Nous voilà sur la jetée, au milieu des vagues et des cris des mouettes, comme propulsées dans le grand ciel en mouvement. J’offre mon visage aux rafales gorgées d’écume. Elles agitent la photo qui claque dans ma main. J’observe l’homme arc-bouté, son bras levé, sa main gantée, mes yeux s’arrêtent sur le morceau de peau nue entre le gant et la manche et un grand frisson me parcourt. Je retrouve la texture de cette peau, sa grande douceur à l’intérieur du poignet, et son odeur mêlée à celle du cuir. Un air me revient: Sing me to sleep, sing me to sleep, I am tired and I want to go to bed… Je fais un effort pour aller plus loin, plus profond derrière la chanson, derrière la peau, derrière l’odeur de la peau et la mélancolie des accords et des mots; j’attends le prodige, le grand saut dans la vérité du souvenir. De mon désert aride, je déclare une ultime fois la guerre à l’oubli. En vain.

Une main se pose sur mon épaule. La femme s’est placée devant moi et me sourit tristement. Peut-être accepterait-elle d’aller me chercher une gaufre au sucre, pendant que je profite du paysage? J’ai parlé sans erreur, j’ai bien dit « gaufre » et non pas « voiture » ou « guitare », car elle semble d’accord. Elle s’éloigne d’un pas souple qui m’évoque quelqu’un que j’ai connu jadis. Sing me to sleep… Le chanteur avait une voix splendide, veloutée, profonde et désenchantée. Je suis heureuse de me la rappeler si précisément. C’est cette voix que j’aimerais emporter avec moi.

* * *

On a enterré Maman ce matin. Quand je suis revenue avec la gaufre chaude, sa chaise gisait vide, basculée contre la rambarde. Au début de sa maladie, elle m’avait dit: « Le jour où la photo sera pour moi comme du chinois, alors je fermerai mon parapluie. » Bien des années plus tôt, elle avait acheté l’image, qui lui avait rappelé une journée précise de novembre, alors qu’elle était partie fêter ses 20 ans à Ostende. Abandonnée en dernière minute par une amie, elle avait pris le train seule. Et c’est là qu’il était apparu, juste avant que les portes se ferment, les cheveux en pétard, tout de noir vêtu, un vieux sac de l’armée sur l’épaule. Il lui avait adressé la parole tout de suite. Ils avaient passé la journée ensemble, s’étaient unis dans la petite chambre d’un hôtel bon marché. Elle avait fui en douce pendant la nuit. Dans le train, elle avait regretté ce geste, était revenue à la petite pension dans la rue venteuse. Il avait disparu.

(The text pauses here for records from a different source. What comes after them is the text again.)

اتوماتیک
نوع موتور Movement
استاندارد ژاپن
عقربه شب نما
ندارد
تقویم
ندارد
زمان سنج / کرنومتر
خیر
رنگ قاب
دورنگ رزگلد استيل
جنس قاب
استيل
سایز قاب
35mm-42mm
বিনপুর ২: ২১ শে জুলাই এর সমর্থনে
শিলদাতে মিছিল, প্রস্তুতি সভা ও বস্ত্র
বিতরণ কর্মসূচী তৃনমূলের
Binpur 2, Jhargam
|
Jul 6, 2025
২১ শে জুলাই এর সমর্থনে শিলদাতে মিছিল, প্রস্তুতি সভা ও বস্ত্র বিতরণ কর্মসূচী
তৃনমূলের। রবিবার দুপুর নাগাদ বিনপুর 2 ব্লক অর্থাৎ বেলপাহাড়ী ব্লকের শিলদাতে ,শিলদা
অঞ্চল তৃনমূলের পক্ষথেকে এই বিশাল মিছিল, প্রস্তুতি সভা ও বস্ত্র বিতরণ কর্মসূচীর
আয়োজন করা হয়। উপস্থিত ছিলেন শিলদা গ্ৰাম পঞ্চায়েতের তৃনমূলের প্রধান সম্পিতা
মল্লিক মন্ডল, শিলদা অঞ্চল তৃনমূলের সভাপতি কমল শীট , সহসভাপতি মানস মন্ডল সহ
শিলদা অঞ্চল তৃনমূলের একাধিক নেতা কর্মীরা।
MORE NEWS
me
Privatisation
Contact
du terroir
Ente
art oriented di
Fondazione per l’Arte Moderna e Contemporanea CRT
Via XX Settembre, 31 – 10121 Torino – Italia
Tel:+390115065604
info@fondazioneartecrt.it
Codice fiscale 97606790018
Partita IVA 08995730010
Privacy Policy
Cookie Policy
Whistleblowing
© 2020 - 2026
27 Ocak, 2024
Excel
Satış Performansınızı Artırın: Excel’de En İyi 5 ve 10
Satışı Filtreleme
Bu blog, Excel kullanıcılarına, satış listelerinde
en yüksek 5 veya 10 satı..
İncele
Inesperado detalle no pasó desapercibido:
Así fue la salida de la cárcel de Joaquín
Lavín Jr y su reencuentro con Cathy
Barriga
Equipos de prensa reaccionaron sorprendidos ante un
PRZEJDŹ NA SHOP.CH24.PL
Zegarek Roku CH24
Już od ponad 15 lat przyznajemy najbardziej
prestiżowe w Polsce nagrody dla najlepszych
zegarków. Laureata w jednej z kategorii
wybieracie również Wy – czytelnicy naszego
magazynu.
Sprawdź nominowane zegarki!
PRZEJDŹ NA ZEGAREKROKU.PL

J’ai mis la photo dans un coffret. Le papier est maculé de taches, les coins racornis, les figures des deux personnages ont pâli. Ce ne sont plus que des spectres, comme ceux que l’on capture grâce aux infra-rouges dans les vieux châteaux. L’homme que ma mère a aimé ne ressemble pas à celui de l’image. Me voici donc réduite, comme elle dans son exil, à recomposer un visage à partir d’un front qui n’est même pas le sien. Un nez entraperçu, des cheveux courts alors qu’il les avait longs; j’essaie de voir ce corps, d’imaginer ses mouvements, son allure, ses maladresses. Je le construis aussi à partir de ce que je suis: mes mains, mes yeux, mes peurs. Je convoque cette parcelle de perfection fugace et flamboyante que la vie offre parfois et qui fut la leur, cet embrasement rare qui s’est aussitôt éteint.

Tout à l’heure il faudra que j’aille dans la rue venteuse. Je ralentirai le pas en passant devant la façade usée du vieil hôtel. Peut-être que je serai traversée par quelque chose. Et si rien ne se produit, j’y retournerai demain.